=== Begin Enclosure ===

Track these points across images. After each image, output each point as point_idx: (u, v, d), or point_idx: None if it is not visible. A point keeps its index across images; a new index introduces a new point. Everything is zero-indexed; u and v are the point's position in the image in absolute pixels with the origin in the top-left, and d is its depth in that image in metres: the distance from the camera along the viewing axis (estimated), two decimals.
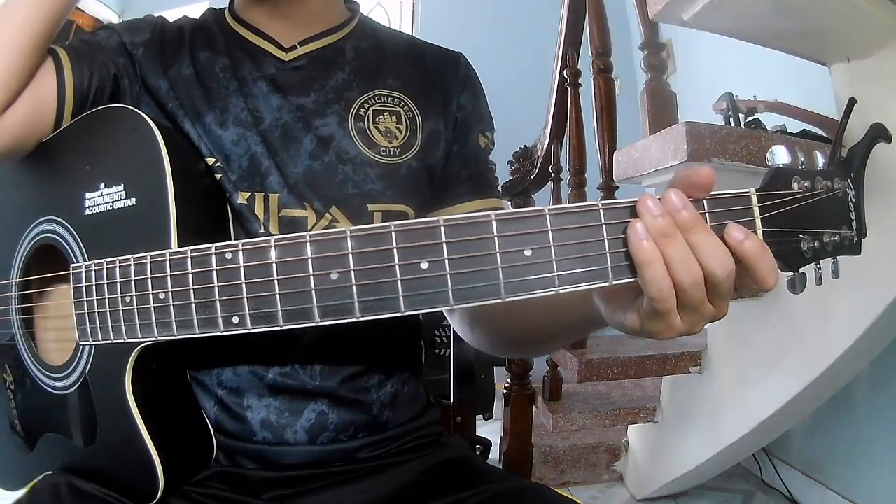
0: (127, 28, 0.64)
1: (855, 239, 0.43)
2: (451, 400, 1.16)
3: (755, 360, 1.45)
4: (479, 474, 0.63)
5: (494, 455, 1.71)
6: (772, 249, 0.39)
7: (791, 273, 0.42)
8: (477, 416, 1.44)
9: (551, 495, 0.60)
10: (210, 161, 0.59)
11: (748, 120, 1.42)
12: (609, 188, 1.64)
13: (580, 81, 1.87)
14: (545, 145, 2.03)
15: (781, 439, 1.72)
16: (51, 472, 0.60)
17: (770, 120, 1.42)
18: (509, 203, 2.01)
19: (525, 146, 2.13)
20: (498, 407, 1.53)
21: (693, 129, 1.12)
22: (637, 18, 1.76)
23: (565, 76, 1.90)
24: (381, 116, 0.64)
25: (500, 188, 0.76)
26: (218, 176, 0.59)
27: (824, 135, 1.31)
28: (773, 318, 1.40)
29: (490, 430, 1.76)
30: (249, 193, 0.59)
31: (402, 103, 0.66)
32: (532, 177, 2.03)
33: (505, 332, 0.65)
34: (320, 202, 0.60)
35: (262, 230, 0.59)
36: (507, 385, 1.81)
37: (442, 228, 0.39)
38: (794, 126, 1.37)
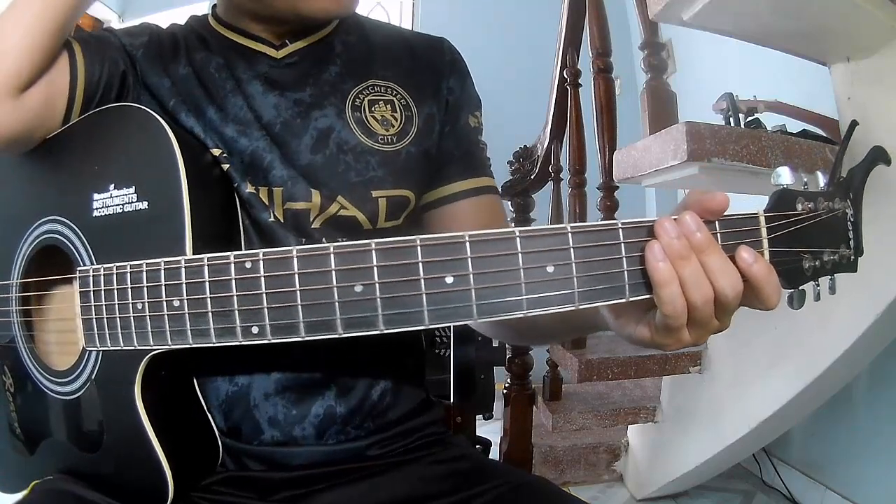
0: (125, 33, 0.65)
1: (852, 257, 0.45)
2: (451, 400, 1.16)
3: (755, 360, 1.45)
4: (487, 471, 0.64)
5: (494, 455, 1.70)
6: (776, 268, 0.41)
7: (791, 289, 0.44)
8: (477, 416, 1.44)
9: (557, 491, 0.61)
10: (216, 152, 0.60)
11: (748, 120, 1.42)
12: (609, 188, 1.65)
13: (580, 81, 1.87)
14: (545, 145, 2.03)
15: (781, 439, 1.72)
16: (51, 477, 0.59)
17: (770, 120, 1.41)
18: (509, 202, 2.00)
19: (525, 146, 2.12)
20: (498, 407, 1.53)
21: (693, 129, 1.12)
22: (637, 18, 1.75)
23: (565, 76, 1.89)
24: (377, 106, 0.65)
25: (500, 187, 0.76)
26: (225, 166, 0.60)
27: (824, 135, 1.31)
28: (773, 319, 1.40)
29: (490, 430, 1.75)
30: (254, 188, 0.60)
31: (395, 92, 0.67)
32: (532, 177, 2.02)
33: (509, 326, 0.66)
34: (325, 192, 0.61)
35: (271, 218, 0.60)
36: (507, 385, 1.81)
37: (467, 244, 0.39)
38: (794, 126, 1.37)
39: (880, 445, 1.52)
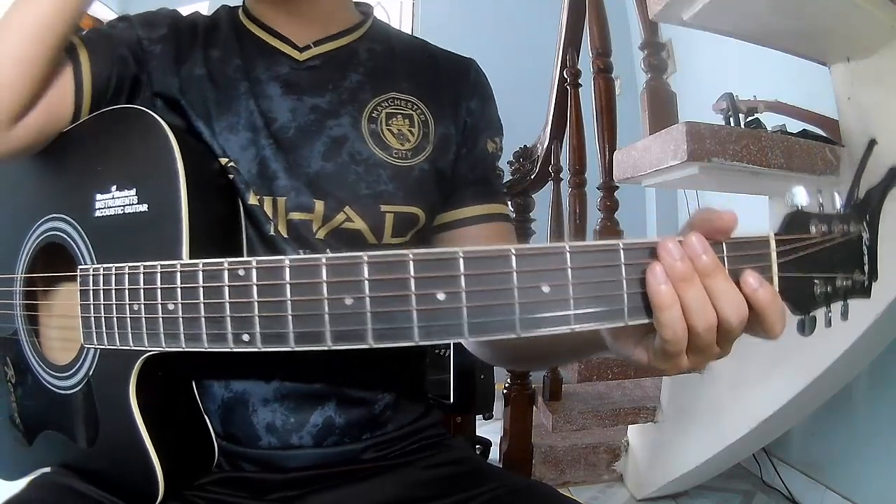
0: (143, 22, 0.63)
1: (866, 283, 0.43)
2: (451, 400, 1.16)
3: (755, 360, 1.45)
4: (484, 474, 0.63)
5: (494, 455, 1.71)
6: (785, 293, 0.40)
7: (801, 315, 0.42)
8: (477, 416, 1.44)
9: (555, 494, 0.61)
10: (223, 161, 0.59)
11: (748, 120, 1.42)
12: (609, 188, 1.65)
13: (580, 81, 1.87)
14: (545, 145, 2.03)
15: (781, 439, 1.72)
16: (48, 471, 0.60)
17: (770, 120, 1.41)
18: (509, 202, 2.01)
19: (525, 146, 2.12)
20: (498, 407, 1.53)
21: (693, 129, 1.12)
22: (637, 18, 1.75)
23: (565, 76, 1.90)
24: (394, 119, 0.64)
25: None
26: (231, 176, 0.59)
27: (824, 135, 1.32)
28: None
29: (490, 430, 1.76)
30: (259, 196, 0.59)
31: (416, 107, 0.66)
32: (532, 177, 2.02)
33: (506, 348, 0.65)
34: (333, 202, 0.60)
35: (272, 232, 0.59)
36: (507, 385, 1.81)
37: (461, 260, 0.38)
38: (794, 126, 1.37)
39: (880, 445, 1.52)
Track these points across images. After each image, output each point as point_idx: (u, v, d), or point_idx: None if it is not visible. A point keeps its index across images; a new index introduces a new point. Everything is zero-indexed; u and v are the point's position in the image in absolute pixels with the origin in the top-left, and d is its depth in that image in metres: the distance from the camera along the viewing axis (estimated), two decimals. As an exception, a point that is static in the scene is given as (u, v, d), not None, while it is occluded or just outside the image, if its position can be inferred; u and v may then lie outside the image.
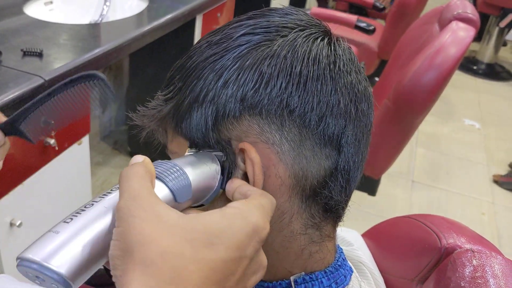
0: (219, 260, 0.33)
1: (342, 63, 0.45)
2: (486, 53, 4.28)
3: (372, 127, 0.49)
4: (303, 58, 0.43)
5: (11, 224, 1.17)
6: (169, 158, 0.47)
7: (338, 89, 0.44)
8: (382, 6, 2.64)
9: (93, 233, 0.34)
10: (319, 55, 0.44)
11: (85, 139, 1.38)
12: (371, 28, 2.33)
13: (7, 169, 1.12)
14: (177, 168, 0.40)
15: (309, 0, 4.01)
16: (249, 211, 0.36)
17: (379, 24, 3.02)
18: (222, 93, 0.43)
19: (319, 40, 0.45)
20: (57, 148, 1.22)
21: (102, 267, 0.37)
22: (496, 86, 2.99)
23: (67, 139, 1.29)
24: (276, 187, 0.44)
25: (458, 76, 4.00)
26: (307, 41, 0.45)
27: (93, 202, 0.37)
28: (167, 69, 0.49)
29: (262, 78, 0.42)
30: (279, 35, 0.44)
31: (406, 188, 2.65)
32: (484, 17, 3.49)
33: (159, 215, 0.34)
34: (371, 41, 2.71)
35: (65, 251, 0.33)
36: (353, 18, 2.37)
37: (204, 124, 0.44)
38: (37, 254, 0.33)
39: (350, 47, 0.49)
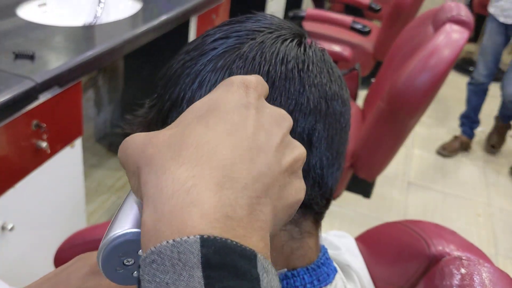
0: (217, 117, 0.31)
1: (311, 63, 0.46)
2: (482, 54, 4.27)
3: (349, 125, 0.50)
4: (271, 59, 0.45)
5: (3, 228, 1.17)
6: None
7: (307, 88, 0.45)
8: (378, 8, 2.64)
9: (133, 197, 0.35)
10: (287, 56, 0.45)
11: (78, 142, 1.37)
12: (367, 29, 2.33)
13: (-1, 172, 1.12)
14: None
15: (305, 1, 4.01)
16: (226, 79, 0.35)
17: (375, 25, 3.02)
18: (197, 94, 0.45)
19: (288, 41, 0.47)
20: (49, 151, 1.22)
21: None
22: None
23: (59, 142, 1.28)
24: None
25: (454, 77, 4.00)
26: (275, 42, 0.46)
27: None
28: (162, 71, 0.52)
29: None
30: (249, 38, 0.46)
31: (402, 189, 2.64)
32: (480, 18, 3.50)
33: (147, 133, 0.33)
34: (367, 42, 2.71)
35: (128, 219, 0.33)
36: (348, 19, 2.37)
37: None
38: (110, 234, 0.32)
39: (324, 49, 0.50)
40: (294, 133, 0.44)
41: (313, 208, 0.48)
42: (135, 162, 0.31)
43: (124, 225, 0.33)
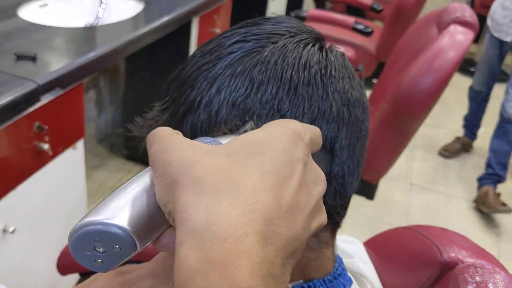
0: (269, 162, 0.31)
1: (334, 68, 0.45)
2: (483, 54, 4.27)
3: (368, 133, 0.49)
4: (294, 64, 0.44)
5: (4, 231, 1.16)
6: None
7: (330, 94, 0.44)
8: (380, 8, 2.63)
9: (139, 189, 0.34)
10: (310, 61, 0.44)
11: (80, 144, 1.36)
12: (369, 30, 2.32)
13: (0, 174, 1.10)
14: (218, 142, 0.39)
15: (306, 2, 4.00)
16: (284, 120, 0.35)
17: (376, 25, 3.01)
18: (215, 99, 0.44)
19: (310, 46, 0.46)
20: (51, 153, 1.21)
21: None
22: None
23: (61, 144, 1.27)
24: None
25: (456, 78, 3.98)
26: (297, 47, 0.45)
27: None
28: (164, 72, 0.50)
29: (253, 84, 0.43)
30: (270, 41, 0.45)
31: (404, 191, 2.63)
32: (481, 19, 3.49)
33: (194, 143, 0.33)
34: (369, 43, 2.70)
35: (124, 211, 0.32)
36: (350, 20, 2.36)
37: (199, 129, 0.44)
38: (97, 216, 0.32)
39: (344, 54, 0.49)
40: None
41: (334, 218, 0.47)
42: (176, 175, 0.30)
43: (119, 215, 0.32)
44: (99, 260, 0.33)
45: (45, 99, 1.16)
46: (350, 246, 0.62)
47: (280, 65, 0.43)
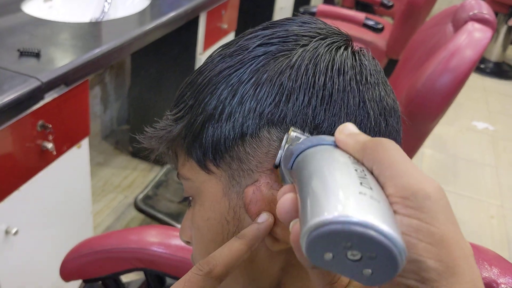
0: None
1: (369, 74, 0.41)
2: (494, 51, 4.21)
3: (401, 144, 0.45)
4: (327, 69, 0.40)
5: (7, 232, 1.13)
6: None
7: (367, 102, 0.40)
8: (390, 4, 2.58)
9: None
10: (344, 66, 0.40)
11: (85, 142, 1.33)
12: (380, 26, 2.27)
13: (2, 174, 1.07)
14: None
15: (314, -3, 3.94)
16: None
17: (386, 21, 2.96)
18: (239, 110, 0.39)
19: (342, 49, 0.41)
20: (55, 152, 1.17)
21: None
22: (504, 85, 2.93)
23: (65, 143, 1.24)
24: None
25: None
26: (329, 50, 0.41)
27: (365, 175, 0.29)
28: (170, 68, 0.45)
29: (283, 92, 0.39)
30: (299, 44, 0.41)
31: (413, 190, 2.59)
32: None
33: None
34: (379, 40, 2.65)
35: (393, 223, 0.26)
36: (361, 16, 2.31)
37: (223, 143, 0.40)
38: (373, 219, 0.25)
39: (375, 58, 0.44)
40: None
41: None
42: (441, 212, 0.28)
43: (375, 216, 0.25)
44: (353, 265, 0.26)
45: (49, 97, 1.12)
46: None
47: (312, 70, 0.39)
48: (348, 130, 0.33)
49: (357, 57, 0.42)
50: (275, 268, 0.43)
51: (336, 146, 0.33)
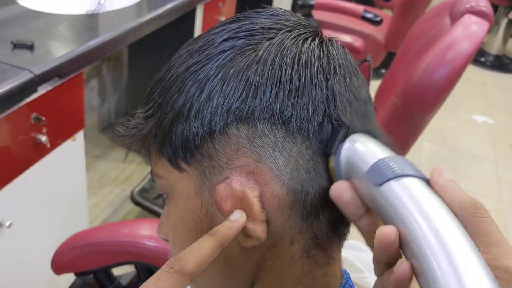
0: None
1: (337, 64, 0.40)
2: (494, 44, 4.19)
3: (378, 130, 0.44)
4: (293, 62, 0.39)
5: (0, 225, 1.12)
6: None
7: (336, 94, 0.39)
8: (389, -3, 2.57)
9: None
10: (311, 58, 0.39)
11: (80, 135, 1.32)
12: (378, 19, 2.26)
13: (-4, 167, 1.07)
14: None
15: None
16: None
17: (385, 14, 2.95)
18: (207, 106, 0.39)
19: (309, 41, 0.41)
20: (48, 145, 1.17)
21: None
22: (504, 78, 2.91)
23: (60, 136, 1.23)
24: (274, 208, 0.39)
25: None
26: (296, 43, 0.40)
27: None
28: (167, 60, 0.44)
29: (250, 87, 0.38)
30: (265, 37, 0.40)
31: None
32: (492, 8, 3.42)
33: None
34: (378, 33, 2.64)
35: None
36: (359, 8, 2.30)
37: (192, 141, 0.40)
38: None
39: (345, 47, 0.43)
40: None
41: (345, 229, 0.43)
42: None
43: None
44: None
45: (42, 90, 1.12)
46: (360, 257, 0.57)
47: (278, 64, 0.39)
48: (447, 174, 0.37)
49: (324, 48, 0.41)
50: (250, 263, 0.43)
51: (427, 182, 0.37)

=== End Enclosure ===

**Brief**:
What lines in the material mention "index"? Copy every one of them.

**Solution**:
Track these points across images. After each image, output each point as point_idx: (u, v, d), or point_idx: None if it is not visible. A point keeps its index across images; a new index introduces a new point. Everything is zero-indexed; u and v are the point's position in the image in absolute pixels with the origin in the top-left, and d is its depth in that image in metres: the distance from the camera along the viewing axis (estimated), two decimals.
Track these points across images. After each image, output each point as point_idx: (u, v, d), or point_idx: None if it is not visible. A point keeps its index across images; a new index introduces a new point. Everything is zero-indexed; u and v are the point's position in the image in absolute pixels with the origin in the top-left, and d is its depth in that image in metres: the distance from the camera along the viewing axis (estimated), two decimals. As an exception, a point that is static in the scene is given as (u, v, d), not None, while it is occluded or just outside the image, if its position can be inferred; u and v may then lie outside the image.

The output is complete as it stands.